Clinical Work with Men | Andrew P. Smiler Spotlight
Why It Matters
Understanding and addressing the specific masculine scripts that drive male clients’ behavior can reduce dropout, improve outcomes, and mitigate the broader public‑health costs of male suicide and substance abuse.
Key Takeaways
- •Men often disengage from therapy, leading to high dropout rates.
- •Masculinity comprises criteria, achievement, types, and negotiations frameworks.
- •Therapists can use CBT and values clarification to address masculine criteria.
- •Case study shows shifting violence to self‑sufficiency improves client outcomes.

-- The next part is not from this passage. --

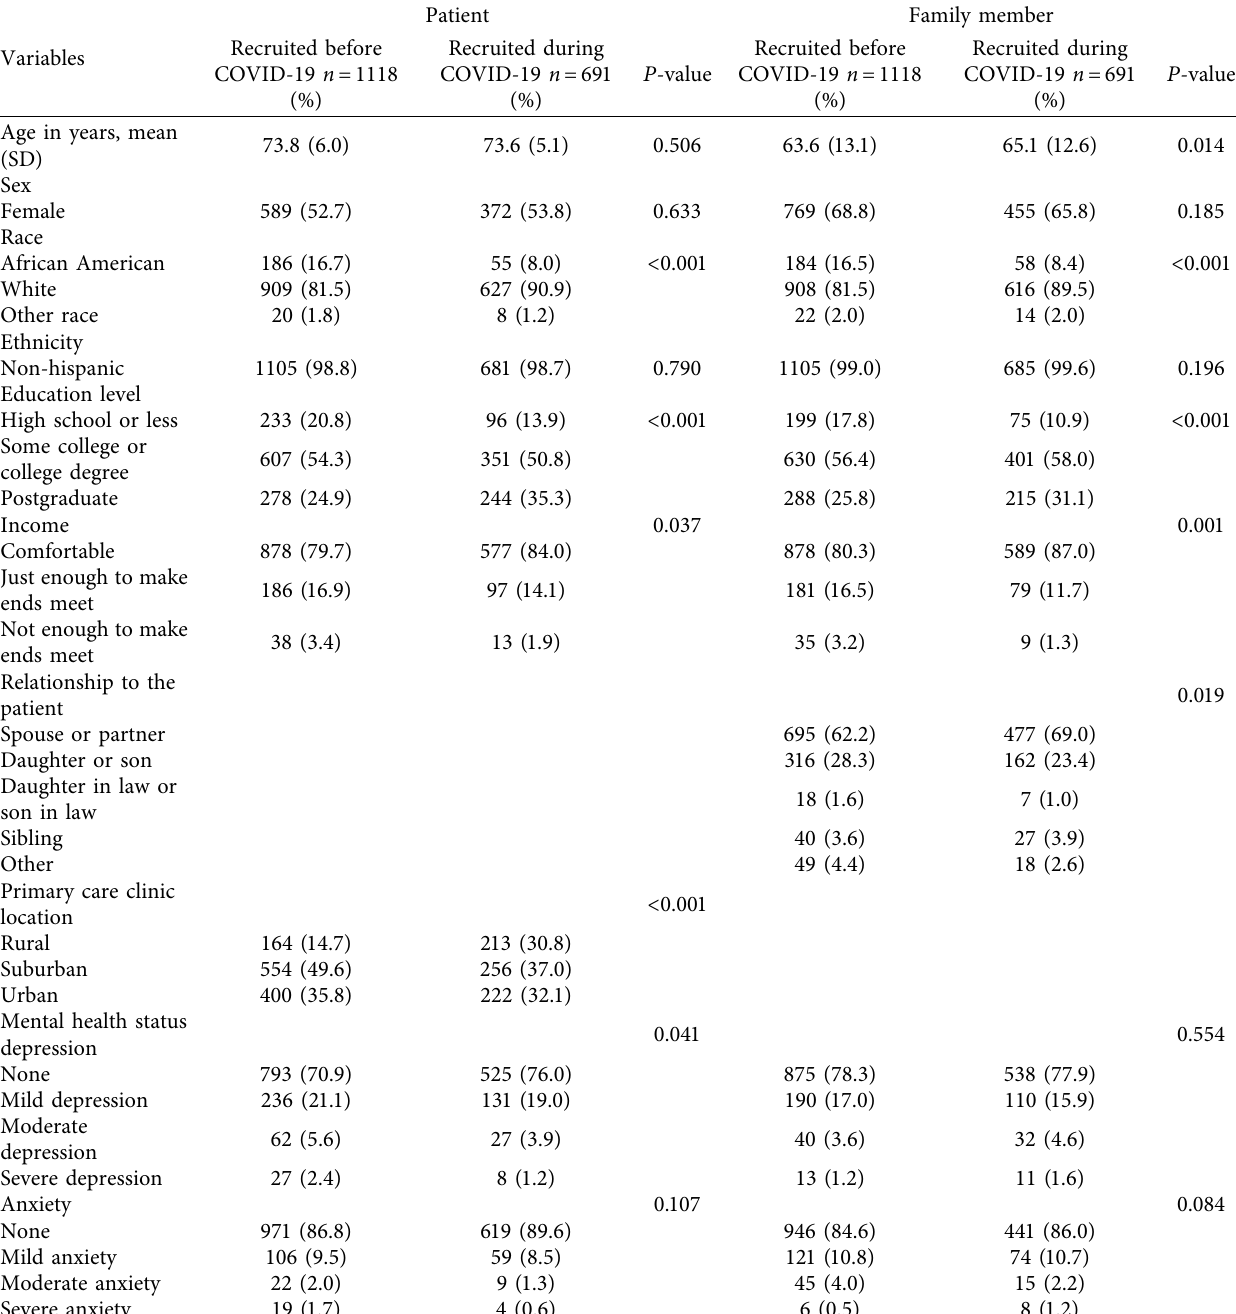
Table 1: Comparison of baseline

- •Understanding multifaceted masculinity boosts therapist effectiveness with male clients.
Summary
The video features clinical psychologist Andrew P. Smiler introducing his new book, *Clinical Work with Men: Understanding Masculinity and Psychotherapy*. He highlights the growing difficulty therapists encounter when engaging teenage boys and adult men, noting high no‑show rates and stagnant progress.
Smiler links these therapeutic hurdles to broader societal trends—a loneliness epidemic, poorer education and employment outcomes, and markedly higher rates of suicide, substance abuse, and overdose among males. He references the 2018 APA guidelines that call for gender‑sensitive practice and outlines his four‑facet “multifaceted masculinity” framework: masculine criteria, achievement, types, and negotiations.
Illustrating the model, Smiler walks through the case of Nissan, a 25‑year‑old gay Black man whose early adherence to violent masculine criteria earned him status but also deep trauma. Through CBT‑style belief work, values clarification, and narrative negotiation, Smiler helped Nissan replace violence with self‑sufficiency, reshaping his masculine type and improving therapeutic outcomes.
By applying this framework, clinicians can better align interventions with men’s cultural scripts, increase session retention, and address the underlying gendered pressures that fuel mental‑health crises. Smiler’s approach promises a pragmatic tool for therapists seeking to close the gender gap in mental‑health service utilization.